Перевалившись на другой край кровати, я потянулся к телефону. Меня переполняли чувства, и хотелось поделиться ими с ней. Однако она не ответила, и после восьмого гудка к линии подключился оператор.

— Скажите, я набирал номер Рейчел Уэллинг?

— Да, сэр. Три — двадцать один. Желаете оставить сообщение?

— Нет, благодарю вас.

Сев на кровати, я зажег свет. Включив с пульта телевизор, прошелся по каналам туда и обратно. Снова набрал номер. Не отвечает.

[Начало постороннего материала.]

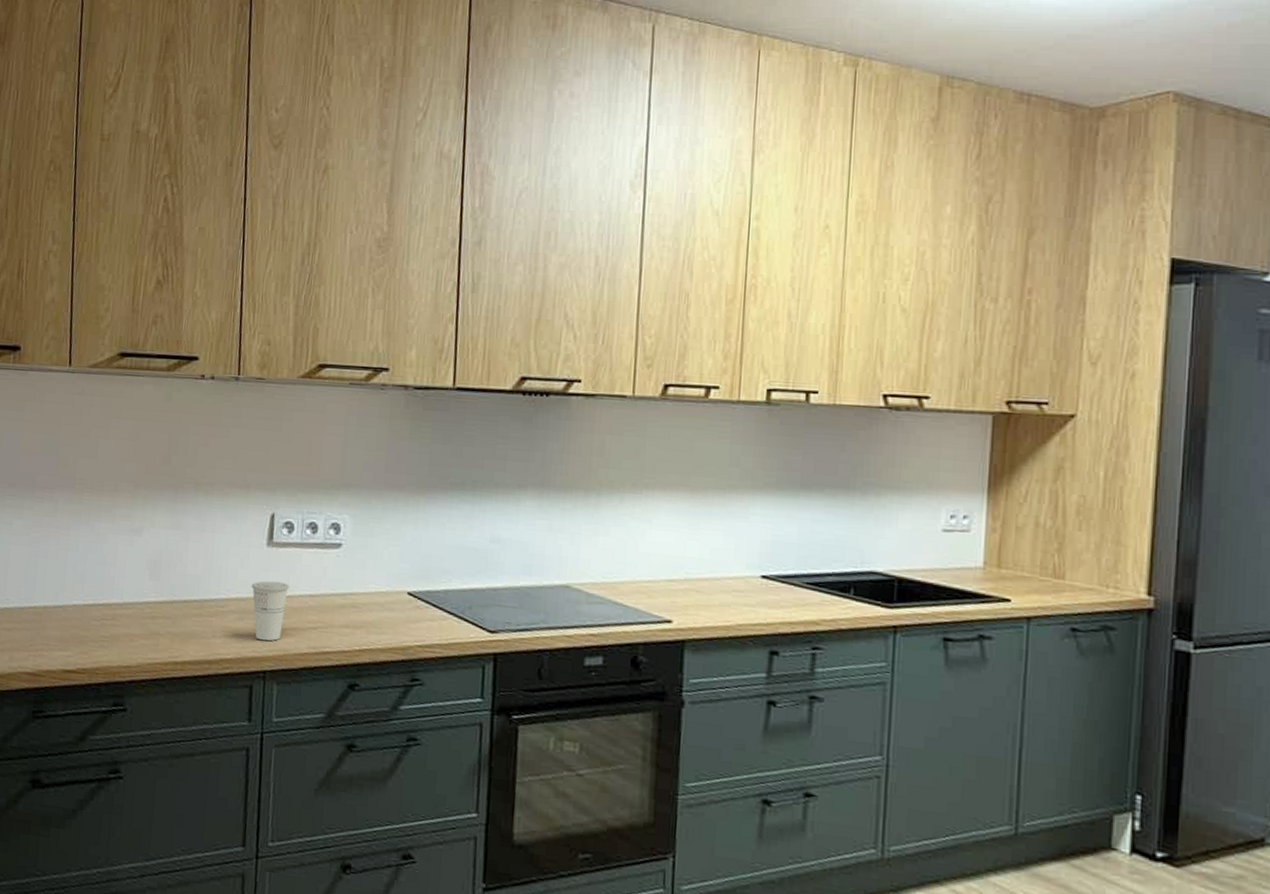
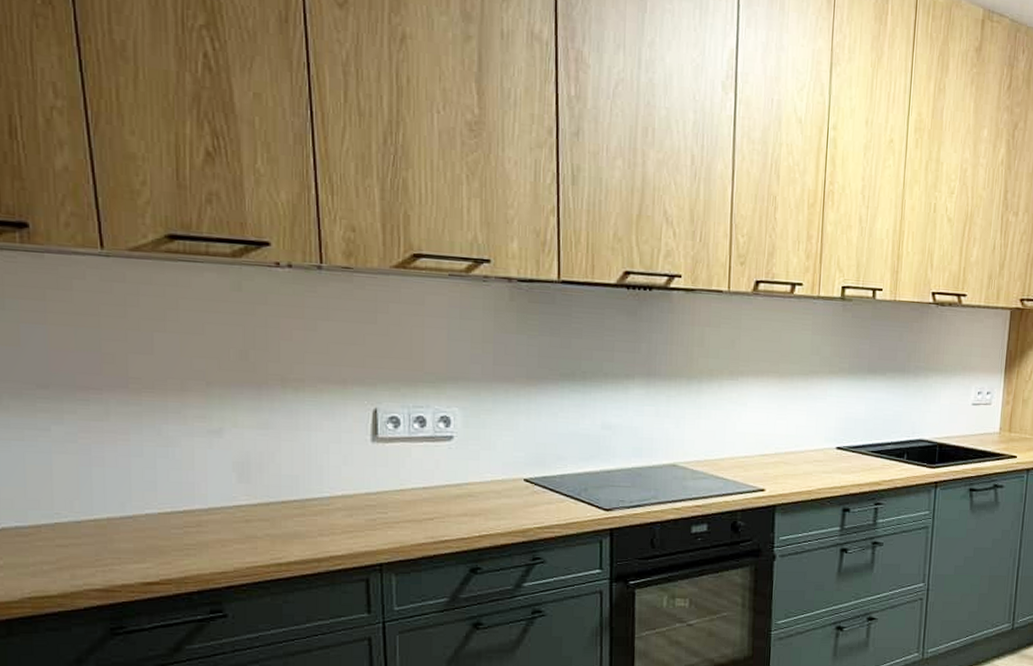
cup: present [251,581,290,641] -> none [357,476,401,535]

Одевшись, я сказал себе, что хочу кока-колу. Взяв со стола мелочь и ключ от номера, я вышел в холл и направился к проему, где стояли автоматы с напитками. По дороге я остановился у двери «три — двадцать один» и прислушался. Тишина. Осторожно постучал, потом выждал паузу и снова постучал. Она не ответила.

Оказавшись у своей двери, я никак не мог вставить карточку ключа правильно, поворачивая дверную ручку и одновременно держа в руке банку. В конце концов я поставил банку на пол и, уже открыв дверь, услышал за спиной шаги. Обернувшись, я увидел мужчину, направлявшегося по холлу в мою сторону. Освещение уже притушили на ночь, и более яркий свет со стороны лифтов делал фигуру силуэтом. Мужчина выглядел крупным. В руке он что-то нес — наверное, чемоданчик. Между нами оставалось еще ярда три.

— Здравствуй, сачок.

Торсон. Голос, хотя и вполне узнаваемый, меня напугал, и, похоже, он это понял. Я услышал, как он хмыкнул, проходя мимо.

— Мечты, мечты...

Ничего не ответив, я взял с пола банку и, нарочно помедлив, застыл у порога своей комнаты, наблюдая, как Торсон уходит все дальше по коридору. Номер «три — двадцать один» он миновал без остановки и поставил вещи у одной из дверей дальше по коридору. Открывая дверь, Торсон обернулся, и наши взгляды на мгновение встретились. Не говоря ни слова, я вошел в свою комнату.